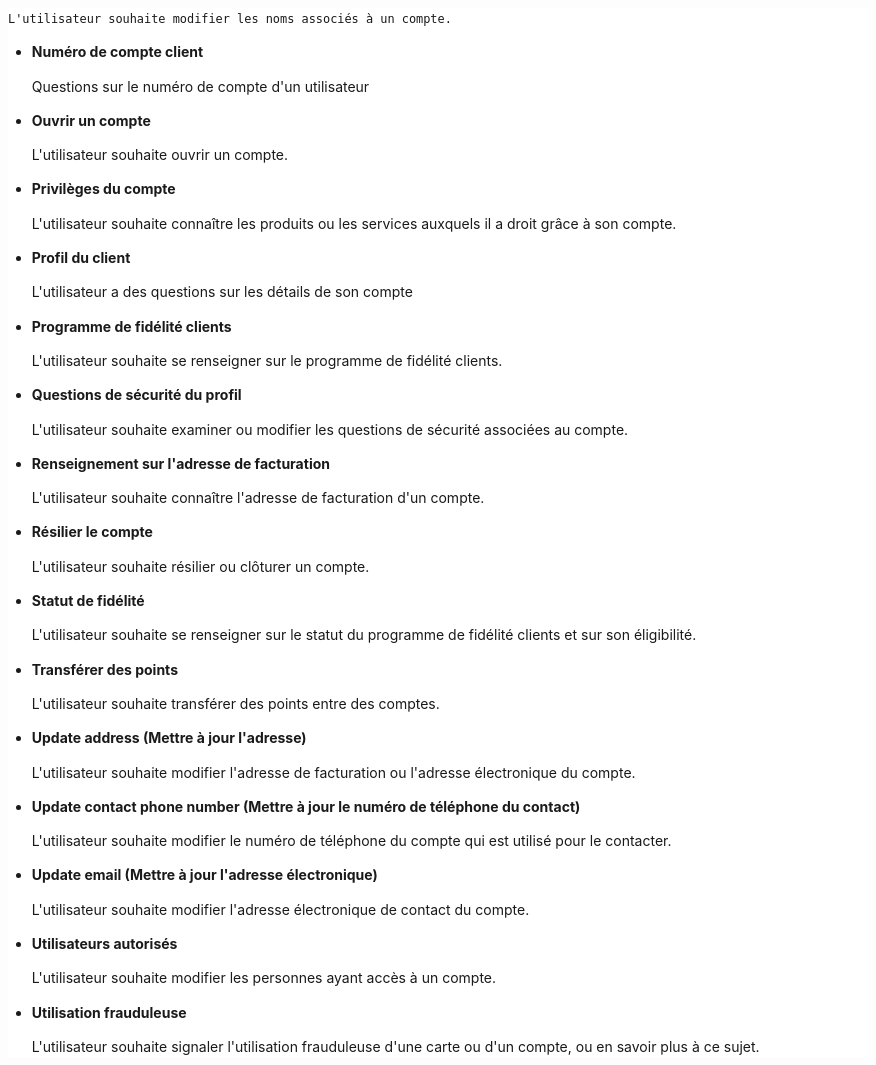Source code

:     L'utilisateur souhaite modifier les noms associés à un compte.

- ****Numéro de compte client****

    Questions sur le numéro de compte d'un utilisateur

- ****Ouvrir un compte****

    L'utilisateur souhaite ouvrir un compte.

- ****Privilèges du compte****

    L'utilisateur souhaite connaître les produits ou les services auxquels il a droit grâce à son compte.

- ****Profil du client****

    L'utilisateur a des questions sur les détails de son compte

- ****Programme de fidélité clients****

    L'utilisateur souhaite se renseigner sur le programme de fidélité clients.

- ****Questions de sécurité du profil****

    L'utilisateur souhaite examiner ou modifier les questions de sécurité associées au compte.

- ****Renseignement sur l'adresse de facturation****

    L'utilisateur souhaite connaître l'adresse de facturation d'un compte.

- ****Résilier le compte****

    L'utilisateur souhaite résilier ou clôturer un compte.

- ****Statut de fidélité****

    L'utilisateur souhaite se renseigner sur le statut du programme de fidélité clients et sur son éligibilité.

- ****Transférer des points****

    L'utilisateur souhaite transférer des points entre des comptes.

- ****Update address (Mettre à jour l'adresse)****

    L'utilisateur souhaite modifier l'adresse de facturation ou l'adresse électronique du compte.

- ****Update contact phone number (Mettre à jour le numéro de téléphone du contact)****

    L'utilisateur souhaite modifier le numéro de téléphone du compte qui est utilisé pour le contacter.

- ****Update email (Mettre à jour l'adresse électronique)****

    L'utilisateur souhaite modifier l'adresse électronique de contact du compte.

- ****Utilisateurs autorisés****

    L'utilisateur souhaite modifier les personnes ayant accès à un compte.

- ****Utilisation frauduleuse****

    L'utilisateur souhaite signaler l'utilisation frauduleuse d'une carte ou d'un compte, ou en savoir plus à ce sujet.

Work item
From the line that contains "- ****Questions de sécurité du profil****" down to the last line above, print each line exactly as it appears.

Solution to this task
- ****Questions de sécurité du profil****

    L'utilisateur souhaite examiner ou modifier les questions de sécurité associées au compte.

- ****Renseignement sur l'adresse de facturation****

    L'utilisateur souhaite connaître l'adresse de facturation d'un compte.

- ****Résilier le compte****

    L'utilisateur souhaite résilier ou clôturer un compte.

- ****Statut de fidélité****

    L'utilisateur souhaite se renseigner sur le statut du programme de fidélité clients et sur son éligibilité.

- ****Transférer des points****

    L'utilisateur souhaite transférer des points entre des comptes.

- ****Update address (Mettre à jour l'adresse)****

    L'utilisateur souhaite modifier l'adresse de facturation ou l'adresse électronique du compte.

- ****Update contact phone number (Mettre à jour le numéro de téléphone du contact)****

    L'utilisateur souhaite modifier le numéro de téléphone du compte qui est utilisé pour le contacter.

- ****Update email (Mettre à jour l'adresse électronique)****

    L'utilisateur souhaite modifier l'adresse électronique de contact du compte.

- ****Utilisateurs autorisés****

    L'utilisateur souhaite modifier les personnes ayant accès à un compte.

- ****Utilisation frauduleuse****

    L'utilisateur souhaite signaler l'utilisation frauduleuse d'une carte ou d'un compte, ou en savoir plus à ce sujet.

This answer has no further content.